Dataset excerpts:
──────────

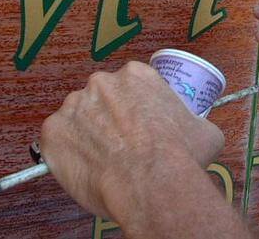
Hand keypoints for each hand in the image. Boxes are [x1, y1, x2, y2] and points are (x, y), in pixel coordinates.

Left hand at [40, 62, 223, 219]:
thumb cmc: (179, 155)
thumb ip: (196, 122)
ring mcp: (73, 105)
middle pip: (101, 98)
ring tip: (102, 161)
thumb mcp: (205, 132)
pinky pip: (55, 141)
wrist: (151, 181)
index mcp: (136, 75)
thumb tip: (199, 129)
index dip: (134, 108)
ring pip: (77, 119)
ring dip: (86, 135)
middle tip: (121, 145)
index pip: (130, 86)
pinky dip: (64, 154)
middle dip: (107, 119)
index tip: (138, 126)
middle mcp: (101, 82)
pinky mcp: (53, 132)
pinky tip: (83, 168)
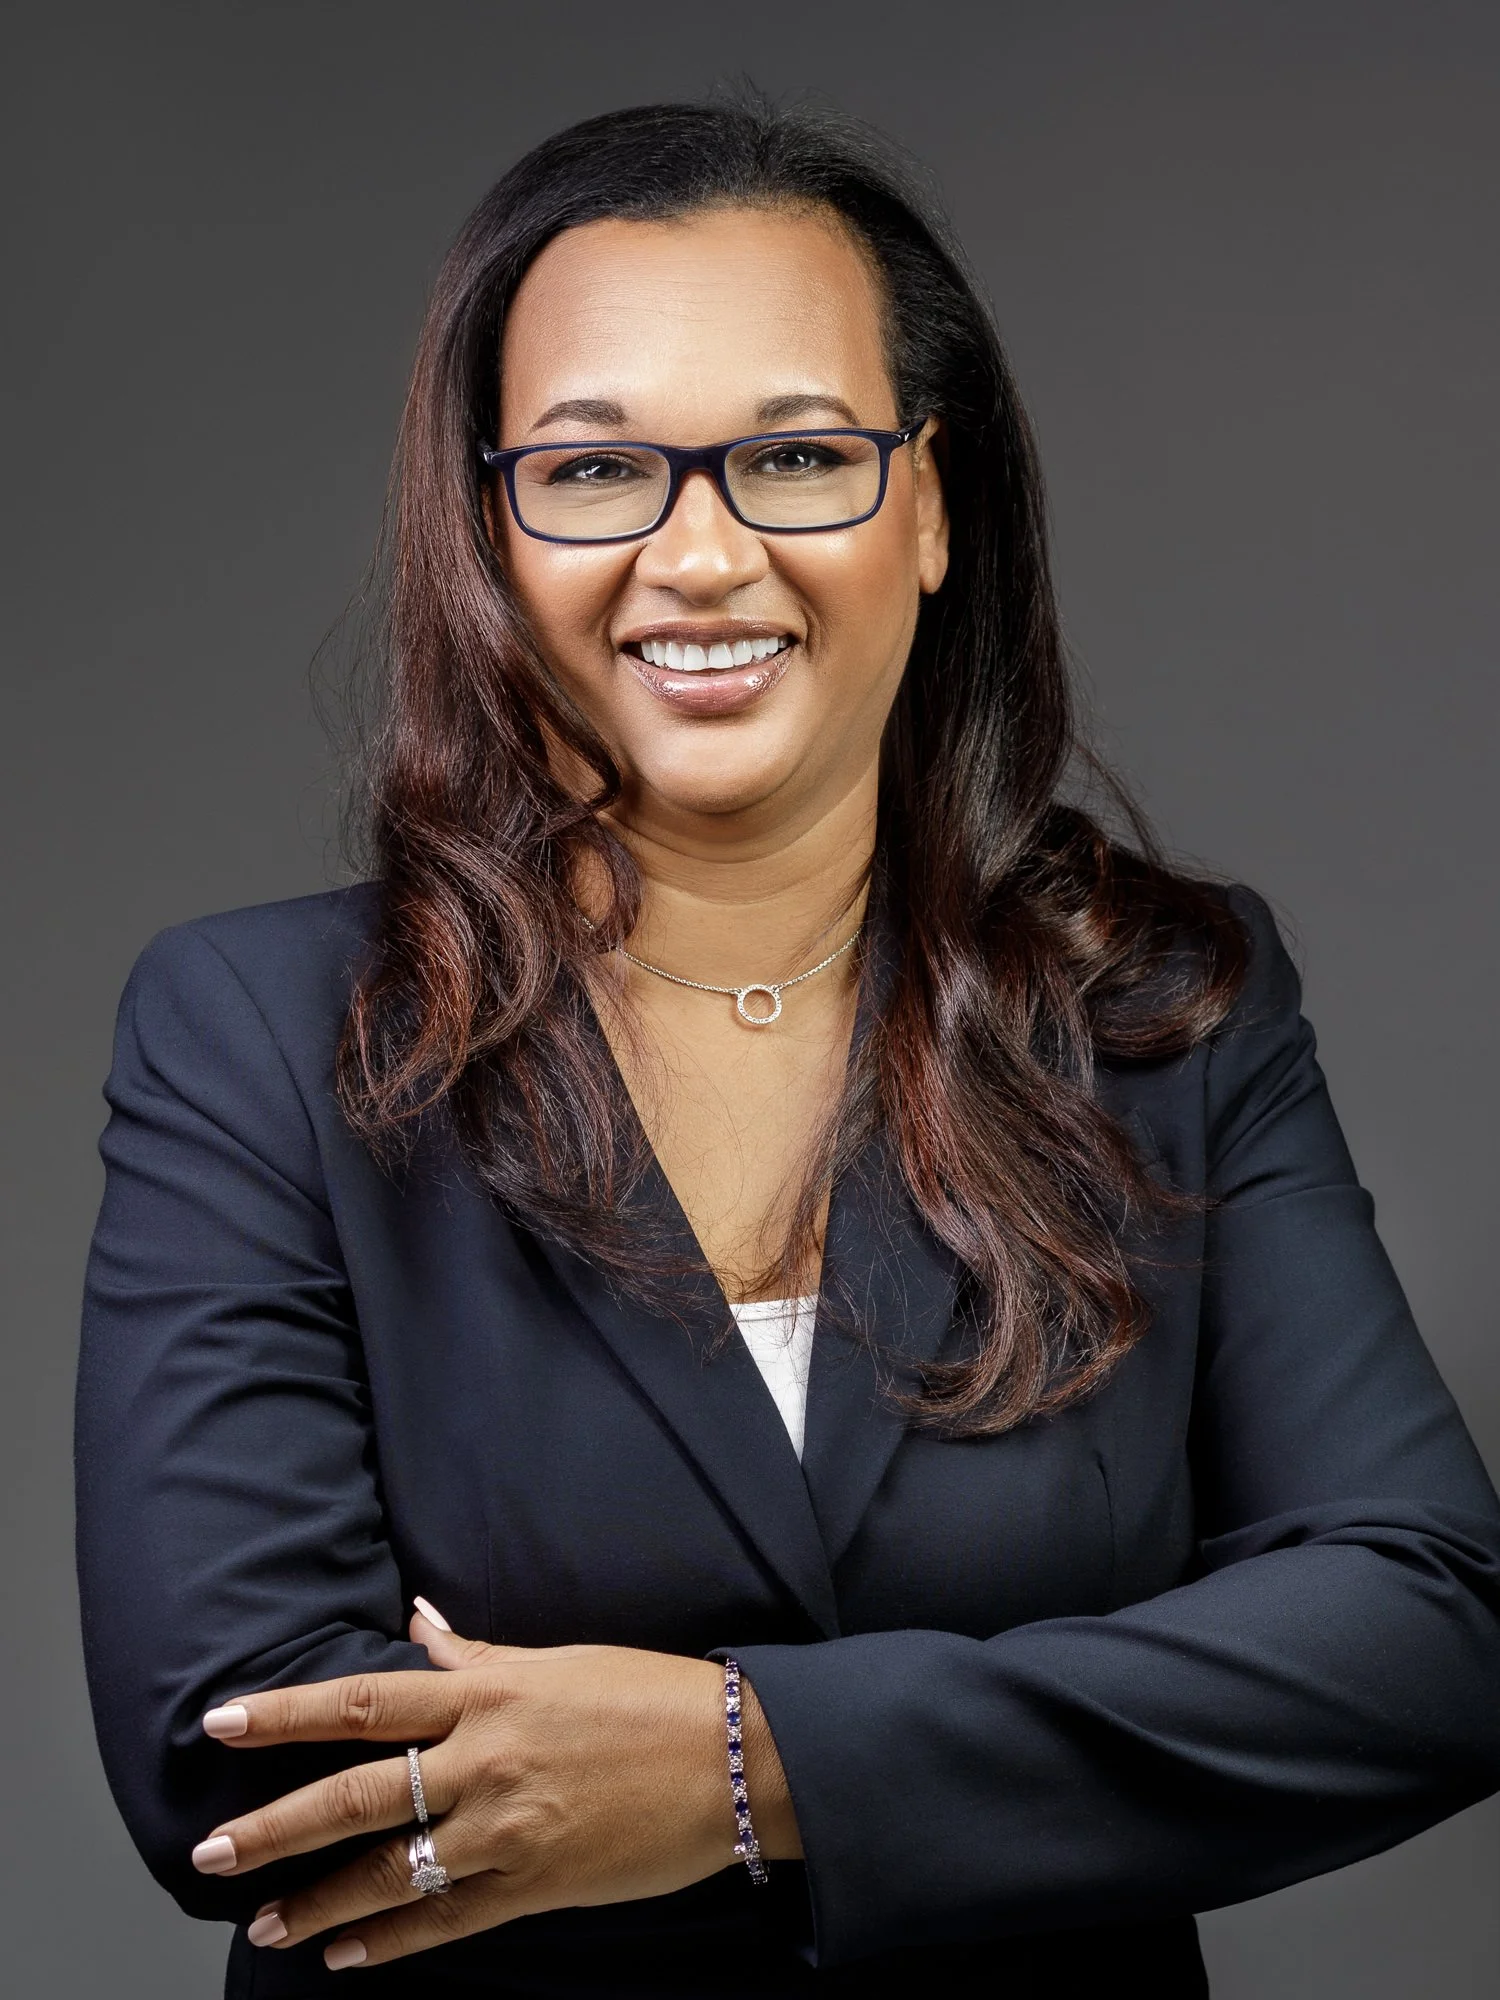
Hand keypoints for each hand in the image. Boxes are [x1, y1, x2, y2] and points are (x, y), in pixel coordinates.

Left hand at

──────────

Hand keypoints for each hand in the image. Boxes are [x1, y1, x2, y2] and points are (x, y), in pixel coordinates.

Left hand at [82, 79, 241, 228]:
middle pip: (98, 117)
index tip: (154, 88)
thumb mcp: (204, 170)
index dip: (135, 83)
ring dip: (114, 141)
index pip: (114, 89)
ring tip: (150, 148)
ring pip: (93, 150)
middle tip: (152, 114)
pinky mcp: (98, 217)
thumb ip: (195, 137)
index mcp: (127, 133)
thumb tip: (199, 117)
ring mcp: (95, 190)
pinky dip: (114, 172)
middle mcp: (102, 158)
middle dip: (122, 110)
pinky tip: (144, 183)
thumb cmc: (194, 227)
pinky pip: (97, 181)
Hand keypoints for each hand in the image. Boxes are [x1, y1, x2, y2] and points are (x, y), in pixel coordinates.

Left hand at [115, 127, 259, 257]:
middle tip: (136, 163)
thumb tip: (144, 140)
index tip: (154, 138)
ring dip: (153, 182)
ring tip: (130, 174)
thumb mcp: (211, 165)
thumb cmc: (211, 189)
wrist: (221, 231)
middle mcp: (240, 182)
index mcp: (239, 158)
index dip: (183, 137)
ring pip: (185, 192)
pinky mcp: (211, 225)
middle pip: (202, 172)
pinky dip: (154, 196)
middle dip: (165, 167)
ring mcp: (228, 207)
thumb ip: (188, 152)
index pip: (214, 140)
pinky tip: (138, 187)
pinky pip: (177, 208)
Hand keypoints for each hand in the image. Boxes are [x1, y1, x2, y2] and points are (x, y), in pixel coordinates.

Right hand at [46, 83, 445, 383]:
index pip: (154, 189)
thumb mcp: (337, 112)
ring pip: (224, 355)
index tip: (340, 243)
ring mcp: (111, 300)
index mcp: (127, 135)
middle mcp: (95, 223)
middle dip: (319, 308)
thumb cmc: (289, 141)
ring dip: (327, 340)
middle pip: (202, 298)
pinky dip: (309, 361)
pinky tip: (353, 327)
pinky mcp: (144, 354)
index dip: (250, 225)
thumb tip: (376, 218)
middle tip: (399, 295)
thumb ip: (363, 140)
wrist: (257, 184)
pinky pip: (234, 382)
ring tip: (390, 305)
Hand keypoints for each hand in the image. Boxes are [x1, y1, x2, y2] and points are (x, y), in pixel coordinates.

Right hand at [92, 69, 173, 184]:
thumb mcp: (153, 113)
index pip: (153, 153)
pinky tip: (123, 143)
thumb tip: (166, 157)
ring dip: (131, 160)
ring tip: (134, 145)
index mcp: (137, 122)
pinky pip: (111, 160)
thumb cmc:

──────────

### Work request
Compute the number of lines above that contain the string "Left". Reply with that value only.

### The answer
4